Il proprietario iniziale può anche scegliere su quale piattaforma renderli fruibili (dove per fruibile si intende “visualizzabile”, ascoltabile, giocabile, etc… a seconda di quale oggetto digitale sia collegato al NFT). Questo a sua volta rende utile l’NFT, per esempio, per carte da gioco utilizzabili in un determinato videogame strategico, oppure una immagine che può essere vista solo in un determinato “museo” virtuale, etc…
Che valore ha un token?
A questo punto viene spontaneamente da chiedersi che valore abbia un token.
“Un gioiello è un oggetto prezioso, un oggetto raro, qualcosa che ha un valore e non sempre un prezzo”
Bruno Munari
Beh, proprio come qualsiasi altro oggetto prezioso, il valore non è insito nell’oggetto stesso ma viene invece assegnato da persone che lo ritengono prezioso. Questo è ancora più evidente quando l’oggetto in questione è unico o appartiene a una serie limitata.
In questi casi intervengono questioni emotive o di speculazione, non necessariamente legate al valore intrinseco dell’oggetto in sé. Pensiamo, non so, alla chitarra appartenuta a Jimi Hendrix, oppure a uno schizzo fatto da Leonardo da Vinci, oppure semplicemente al primo tweet mai pubblicato su Twitter.
Problemi legati alla sua applicazione
Il più evidente è sotto gli occhi di chiunque stia seguendo almeno un poco questo fenomeno: i prezzi sono molto sovradimensionati e quasi sicuramente è in atto una bolla speculativa.
Un altro problema è quello legato all’attribuzione della proprietà intellettuale. Sembra un apparente paradosso ma se pensiamo alle loro caratteristiche non è così strano. Facciamo un esempio molto banale. Io faccio un quadro e lo fotografo per venderlo in una galleria online. Qualcuno scarica la foto e la “tokenizza”. La proprietà dell’immagine legata al token, a questo punto, viene attribuita dal sistema automaticamente al secondo, anche se l’opera originale era mia.
Infine la questione che la sensibilità attuale rende più importante: l’impatto ambientale. Anche se è tutto virtuale, nel sottostante c’è comunque una infrastruttura che consuma energia, server che stanno accesi, connessioni che devono essere mantenute, etc… Considerando la quantità di scambi che incominciano ad essere legati agli NFT in particolare e alla blockchain/criptovalute in generale, questo consumo inizia ad essere molto grande.

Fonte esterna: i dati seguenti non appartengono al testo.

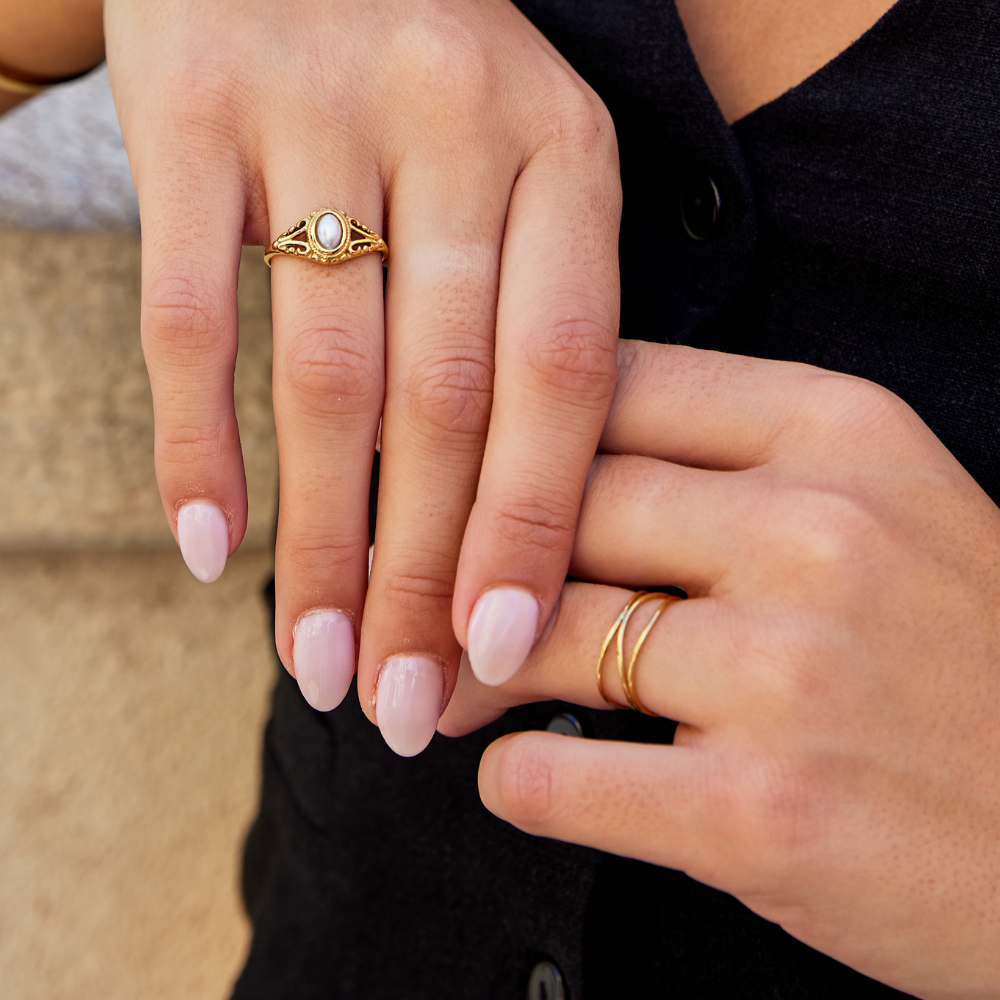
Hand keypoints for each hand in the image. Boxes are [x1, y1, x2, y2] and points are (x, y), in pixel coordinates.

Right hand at [103, 0, 619, 752]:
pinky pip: (192, 311)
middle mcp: (458, 124)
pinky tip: (210, 549)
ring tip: (314, 662)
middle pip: (446, 401)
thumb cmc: (429, 90)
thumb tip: (497, 534)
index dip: (527, 529)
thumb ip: (524, 321)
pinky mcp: (190, 103)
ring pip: (326, 376)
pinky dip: (197, 443)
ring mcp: (320, 107)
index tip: (493, 657)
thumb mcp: (518, 175)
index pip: (560, 379)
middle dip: (423, 573)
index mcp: (566, 154)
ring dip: (320, 542)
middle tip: (400, 704)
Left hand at [451, 340, 999, 997]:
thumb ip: (728, 468)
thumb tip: (550, 465)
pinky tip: (516, 774)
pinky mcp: (762, 811)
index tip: (440, 468)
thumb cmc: (965, 662)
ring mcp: (789, 673)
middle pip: (560, 506)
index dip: (502, 430)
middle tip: (413, 592)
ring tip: (444, 687)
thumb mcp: (883, 509)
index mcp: (840, 434)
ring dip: (466, 669)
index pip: (608, 388)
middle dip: (463, 553)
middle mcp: (816, 533)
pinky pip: (557, 774)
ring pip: (540, 634)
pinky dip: (511, 777)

Chiarito tutto ciò, però, non significa che il fenomeno sia da derubricare a puro fenomeno di colore: la bolla presto scoppierà e le quotazioni medie diventeranno più “umane”; i contratti smart che stanno dietro agli NFT diventeranno sempre più accurati, le fonti di energia utilizzate, sotto la spinta della crescente sensibilizzazione ambientale, diventeranno sempre più “verdi”… Presto, insomma, gli aspetti ancora critici di questi strumenti si risolveranno e faranno posto agli innegabili aspetti positivi.